STUDY TEXT:
..............................

Friday, March 05, 2010

Chop Shop

Don't explain why it works; explain how you use it.
~Steven Brust
***
When is it too much?

When is too much cutting during revision, too much? Yesterday we talked about how important revision is, whether a short story, a poem or a novel; whether it is fiction or non-fiction.  But is there a point where you chop it to pieces, then read your work and wonder, “Who wrote this?”

After you’ve cut out too many adverbs and adjectives, you’ll move on to the modifiers and prepositions and then your left with, gibberish? You can’t cut a piece to bits. You need to keep the voice that you, the writer of the work, intended.

Around the writing circles, questions are asked and sometimes I need more than a brief email to say, “Don’t cut the dickens out of it! A revision is fixing what is broke, not tearing a piece up only to try and put it back together again.”

We can not dismantle our work of art and then try to re-form it. That is like painting over an already dried painting. You’ll see right through. You’ll see something magical underneath but facing you is abstract nothingness at the surface.

This is why it is so important to have others read what you’ve written. Okay, lets say you’ve written your piece, have let it settled and came back to it to revise. Does it read the same? Did you keep the vein of your story? Did the voice come out as you intended?
If you answered yes to all three questions, you’re on the right track.

If you’ve answered no to one of the questions, then you may have chopped too much off. This is where a writing group comes in handy. You put it out there and LISTEN to their advice and critique! If they say, “You know, this story just didn’t work for me. There were some inconsistencies, and you lost the flow here, at such and such a place.” Then you as a writer have to rethink what they are picking up on. Like a mental telepathy, you need to weed out the good crit with the bad.

The next person might say, “I loved this story, you’re an awesome writer.” Now honestly, is that what you wanted to hear? You may have wanted that stroking of your ego, but guess what, it isn’t HELPING you find out what the last person meant! Sure you want to hear you’re great, loved it, but ask, what did you like? What worked for you?

Announce your uncertainties of where you think you might have missed the boat and ask if they picked up on that too. Now take all the crits you have gathered together, and think really hard on who was right and what works for YOU as a writer when revising your artwork.

..............................

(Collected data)
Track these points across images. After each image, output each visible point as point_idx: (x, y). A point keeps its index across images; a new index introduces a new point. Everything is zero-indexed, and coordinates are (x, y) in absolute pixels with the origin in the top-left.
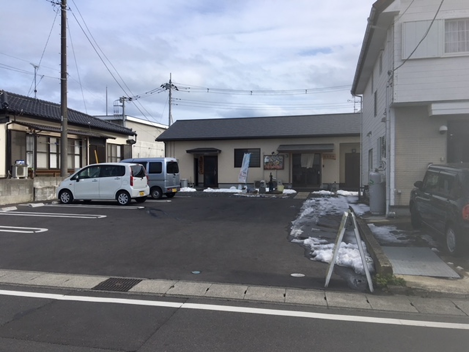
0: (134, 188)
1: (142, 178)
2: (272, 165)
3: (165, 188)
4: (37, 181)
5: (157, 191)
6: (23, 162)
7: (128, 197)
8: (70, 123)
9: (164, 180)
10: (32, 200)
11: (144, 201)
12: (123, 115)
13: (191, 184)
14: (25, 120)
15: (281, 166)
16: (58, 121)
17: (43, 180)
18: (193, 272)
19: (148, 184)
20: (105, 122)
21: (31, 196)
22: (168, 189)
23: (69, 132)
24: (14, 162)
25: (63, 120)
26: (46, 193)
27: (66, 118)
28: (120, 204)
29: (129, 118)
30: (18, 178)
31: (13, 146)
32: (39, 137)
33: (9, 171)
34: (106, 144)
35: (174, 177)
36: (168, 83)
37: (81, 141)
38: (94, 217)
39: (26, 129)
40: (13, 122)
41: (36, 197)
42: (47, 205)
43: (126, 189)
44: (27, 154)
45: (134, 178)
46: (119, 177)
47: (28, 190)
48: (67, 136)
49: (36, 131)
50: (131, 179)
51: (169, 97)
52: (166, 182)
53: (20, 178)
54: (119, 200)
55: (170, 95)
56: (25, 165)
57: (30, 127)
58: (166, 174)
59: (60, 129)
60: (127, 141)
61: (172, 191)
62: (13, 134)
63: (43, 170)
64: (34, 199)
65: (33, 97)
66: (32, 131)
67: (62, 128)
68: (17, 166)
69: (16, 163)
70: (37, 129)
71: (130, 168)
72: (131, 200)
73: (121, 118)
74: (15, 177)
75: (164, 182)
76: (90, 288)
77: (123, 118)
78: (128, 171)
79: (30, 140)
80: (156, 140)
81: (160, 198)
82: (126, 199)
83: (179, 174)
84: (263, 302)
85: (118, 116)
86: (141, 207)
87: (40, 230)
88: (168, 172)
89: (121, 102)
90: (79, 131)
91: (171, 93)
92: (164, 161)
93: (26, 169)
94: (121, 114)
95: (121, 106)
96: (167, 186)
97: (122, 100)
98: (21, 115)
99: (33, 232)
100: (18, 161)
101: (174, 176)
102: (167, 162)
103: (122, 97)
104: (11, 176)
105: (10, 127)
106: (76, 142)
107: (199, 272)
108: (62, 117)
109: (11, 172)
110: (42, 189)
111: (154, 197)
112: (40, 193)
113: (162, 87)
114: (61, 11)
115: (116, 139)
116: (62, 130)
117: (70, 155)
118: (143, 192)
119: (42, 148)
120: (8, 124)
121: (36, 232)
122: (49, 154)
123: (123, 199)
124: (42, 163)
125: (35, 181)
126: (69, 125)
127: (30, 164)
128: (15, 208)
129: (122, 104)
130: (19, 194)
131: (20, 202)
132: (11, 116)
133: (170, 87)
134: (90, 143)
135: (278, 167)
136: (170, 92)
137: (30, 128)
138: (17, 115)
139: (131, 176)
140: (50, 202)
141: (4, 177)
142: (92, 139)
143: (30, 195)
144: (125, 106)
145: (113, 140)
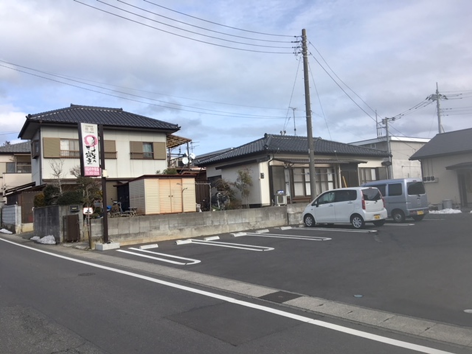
0: (367, 212)
1: (377, 201)
3: (407, 211)
4: (290, 208)
5: (399, 214)
6: (283, 192)
7: (361, 220)
8: (316, 154)
9: (405, 202)
10: (286, 224)
11: (383, 224)
12: (387, 137)
13: (457, 204)
14: (282, 156)
16: (306, 153)
17: (295, 207)
18: (355, 296)
19: (384, 207)
20: (359, 147)
21: (286, 221)
22: (411, 211)
23: (316, 162)
24: (276, 192)
25: (310, 152)
26: (298, 218)
27: (312, 150)
28: (354, 227)
29: (393, 138)
30: (279, 206)
31: (274, 178)
32: (294, 169)
33: (272, 200)
34: (358, 169)
35: (418, 199)
36: (435, 93)
37: (333, 168)
38: (319, 239)
39: (283, 164)
40: (273, 159)
41: (290, 221)
42: (295, 228)
43: (360, 214)
44: (286, 184)
45: (366, 201)
46: (352, 201)
47: (282, 215)
48: (314, 166)
49: (291, 164)
50: (363, 203)
51: (437, 108)
52: (408, 204)
53: (281, 205)
54: (353, 223)
55: (438, 106)
56: (284, 194)
57: (285, 161)
58: (407, 196)
59: (308, 160)
60: (382, 164)
61: (417, 214)
62: (274, 169)
63: (300, 197)
64: (288, 223)
65: (293, 135)
66: (287, 165)
67: (309, 160)
68: (278, 195)
69: (277, 193)
70: (291, 163)
71: (361, 192)
72: (365, 224)
73: (385, 140)
74: (277, 205)
75: (406, 204)
76: (258, 297)
77: (387, 139)
78: (360, 195)
79: (287, 173)
80: (409, 160)
81: (403, 221)
82: (360, 223)
83: (426, 195)
84: (393, 331)
85: (382, 138)
86: (374, 231)
87: (268, 249)
88: (409, 193)
89: (383, 123)
90: (329, 160)
91: (440, 104)
92: (403, 182)
93: (285, 197)
94: (385, 135)
95: (384, 128)
96: (409, 209)
97: (385, 121)
98: (278, 153)
99: (262, 250)
100: (279, 191)
101: (418, 197)
102: (408, 183)
103: (384, 118)
104: (274, 204)
105: (271, 163)
106: (328, 170)
107: (361, 296)
108: (309, 150)
109: (274, 201)
110: (294, 214)
111: (396, 220)
112: (293, 218)
113: (428, 99)
114: (303, 58)
115: (368, 163)
116: (309, 161)
117: (324, 183)
118: (378, 216)
119: (298, 178)
120: (269, 162)
121: (265, 250)
122: (304, 183)
123: (357, 222)
124: (299, 191)
125: (288, 207)
126: (315, 156)
127: (288, 194)
128: (267, 231)
129: (385, 125)
130: (275, 219)
131: (275, 226)
132: (271, 155)
133: (437, 97)
134: (341, 170)
136: (438, 103)
137: (285, 163)
138: (275, 153)
139: (363, 199)
140: (297, 226)
141: (269, 205)
142: (343, 165)
143: (285, 219)
144: (388, 127)
145: (365, 164)
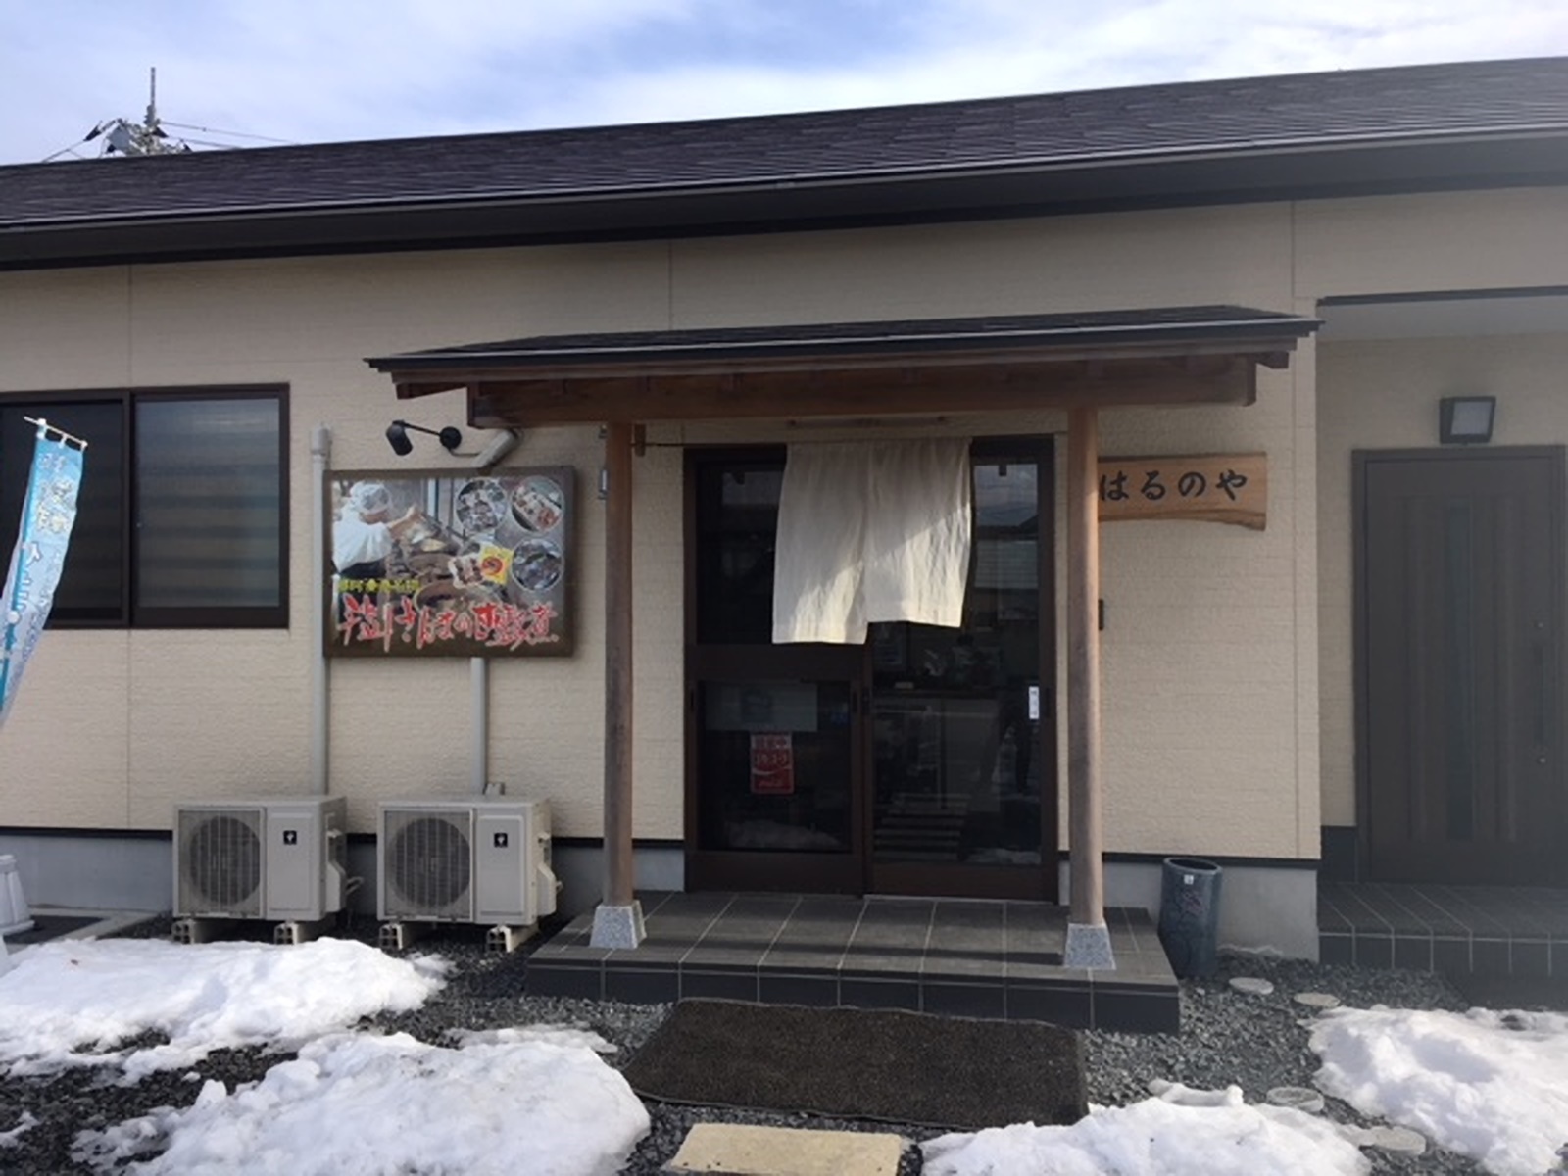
2: (432, 601)
15: (542, 607)
135: (508, 626)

..............................

WHAT THE TASK REQUIRES: Carry on the blog post about cutting too much during revision, starting right after its final sentence above.

OUTPUT OF THE EXERCISE:
Notice how I call writers artists all the time? That is what I think we are. We create masterpieces of fine art. We’re not butchers, so don’t chop your piece up until it is no longer the art that you intended, okay?

 

5 comments:

Stormcrow said...

And don't forget Mr. King's sacred formula, Second draft = First draft - 10%

Doreen McGettigan said...

I chopped and now i am busy un- chopping. You are exactly right it was not the story i intended it to be which happens to be my story so I needed to write it the way I think; I used to write features for a newspaper so I was always telling someone elses story..it was a lot easier writing their thoughts..Every one I gave the book to to read just said this is great..they knew the story..I challenged myself to find 20 people that had no prior knowledge..their critique was priceless to me..

joni said...

Great Doreen!

And I bet they all said it was great too? Or did they give an honest critique to help you complete the story?
Not that your story isn't great, I'm just saying, as a writer, we are so hard pressed to find someone who will say, "Tweak this, rework that."
That's what we need to help us along. Right?

Keep at it!!!

Joni

June said...

You're so right, Joni -- getting feedback to others is important to writers. Knowing when a piece is "done" is something, I believe, which happens with experience.

Take care,
June

joni said...

Experience...hmm, now where do I get THAT? (kidding)

Words of an experienced writer, thanks June. :-)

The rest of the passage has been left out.